SOURCE PASSAGE ::
----------
LLM_Engineering_OLD/week6/community-contributions/week6_day2_google_colab.ipynb

{
  "nbformat": 4,
  "nbformat_minor": 0,
  "metadata": {
    "colab": {
      "provenance": []
    },
    "kernelspec": {
      "name": "python3",
      "display_name": "Python 3"
    },
    "language_info": {
      "name": "python"
    }
  },
  "cells": [
    {
      "cell_type": "markdown",
      "metadata": {
        "id": "91ae778b"
      },
      "source": [
        "# Getting Started\n",
        "\n",
        "Before running this notebook, please ensure you have the following:\n",
        "\n",
        "1.  **Local Modules:** Upload the necessary local Python files (`items.py`, `loaders.py`, `testing.py`) to the Colab runtime's temporary storage. You can do this by clicking the folder icon on the left sidebar, then the upload icon, and selecting the files.\n",
        "2.  **Hugging Face Access Token:** Add your Hugging Face access token to Colab's user data secrets. Click the key icon on the left sidebar, click \"New secret\", and add your token with the name `HF_TOKEN`.\n",
        "3.  **Install Dependencies:** Run the first code cell to install the required libraries with the specified versions.\n",
        "\n",
        "Once these steps are completed, you can run the rest of the notebook cells sequentially."
      ]
    },
    {
      "cell_type": "code",
      "execution_count": null,
      "metadata": {
        "id": "_fj3pImYM5dw"
      },
      "outputs": [],
      "source": [
        "# Install exact versions from local environment to match the course's environment\n",
        "!pip install --upgrade pip\n",
        "\n",
        "# Install specific versions of required libraries\n",
        "!pip install datasets==3.6.0\n",
        "!pip install transformers==4.51.3\n",
        "!pip install huggingface_hub==0.31.2\n",
        "!pip install matplotlib==3.10.3\n",
        "!pip install numpy==1.26.4\n",
        "!pip install python-dotenv==1.1.0\n",
        "!pip install tqdm==4.67.1"
----------
DATA EXCERPTS ::
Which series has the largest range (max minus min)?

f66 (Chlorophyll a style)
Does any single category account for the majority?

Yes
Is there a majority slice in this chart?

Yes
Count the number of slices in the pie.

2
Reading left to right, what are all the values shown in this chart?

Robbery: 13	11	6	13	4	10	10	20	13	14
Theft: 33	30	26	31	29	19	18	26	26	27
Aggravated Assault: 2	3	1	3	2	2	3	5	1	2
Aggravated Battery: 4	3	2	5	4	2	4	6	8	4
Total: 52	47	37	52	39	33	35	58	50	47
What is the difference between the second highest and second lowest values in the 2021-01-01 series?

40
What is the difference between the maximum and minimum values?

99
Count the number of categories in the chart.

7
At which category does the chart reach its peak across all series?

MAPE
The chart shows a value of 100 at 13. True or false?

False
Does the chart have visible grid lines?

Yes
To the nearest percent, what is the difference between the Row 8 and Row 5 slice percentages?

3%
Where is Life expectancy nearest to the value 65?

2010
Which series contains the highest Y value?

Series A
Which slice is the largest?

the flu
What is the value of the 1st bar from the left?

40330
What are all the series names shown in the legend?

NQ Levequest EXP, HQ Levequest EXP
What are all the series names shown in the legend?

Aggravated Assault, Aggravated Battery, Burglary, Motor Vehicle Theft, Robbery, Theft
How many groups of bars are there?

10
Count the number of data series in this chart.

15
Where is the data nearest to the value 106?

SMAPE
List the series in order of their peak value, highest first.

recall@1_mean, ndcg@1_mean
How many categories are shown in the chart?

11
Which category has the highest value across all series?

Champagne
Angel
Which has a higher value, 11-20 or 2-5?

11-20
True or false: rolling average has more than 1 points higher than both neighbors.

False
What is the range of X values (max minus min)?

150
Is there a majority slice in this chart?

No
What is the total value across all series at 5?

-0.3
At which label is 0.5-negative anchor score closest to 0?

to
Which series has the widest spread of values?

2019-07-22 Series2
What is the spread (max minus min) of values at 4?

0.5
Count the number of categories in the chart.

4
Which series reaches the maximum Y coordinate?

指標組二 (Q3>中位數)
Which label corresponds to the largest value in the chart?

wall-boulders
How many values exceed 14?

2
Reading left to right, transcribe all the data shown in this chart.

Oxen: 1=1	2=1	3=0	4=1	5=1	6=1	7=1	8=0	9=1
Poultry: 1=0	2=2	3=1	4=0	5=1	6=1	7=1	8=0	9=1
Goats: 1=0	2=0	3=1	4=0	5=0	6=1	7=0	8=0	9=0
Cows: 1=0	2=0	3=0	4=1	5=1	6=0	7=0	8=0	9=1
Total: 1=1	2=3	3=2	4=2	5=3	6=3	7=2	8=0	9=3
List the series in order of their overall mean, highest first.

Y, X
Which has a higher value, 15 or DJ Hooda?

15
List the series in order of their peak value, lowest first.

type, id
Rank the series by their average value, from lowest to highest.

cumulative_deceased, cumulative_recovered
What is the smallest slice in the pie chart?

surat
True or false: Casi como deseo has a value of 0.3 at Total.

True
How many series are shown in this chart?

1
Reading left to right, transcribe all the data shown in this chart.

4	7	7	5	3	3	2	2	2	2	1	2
----------
EXERCISE INSTRUCTIONS :: In the Colab notebook, what name should the Hugging Face access token be given when it is added as a secret?

SOLUTION TO THE EXERCISE :: HF_TOKEN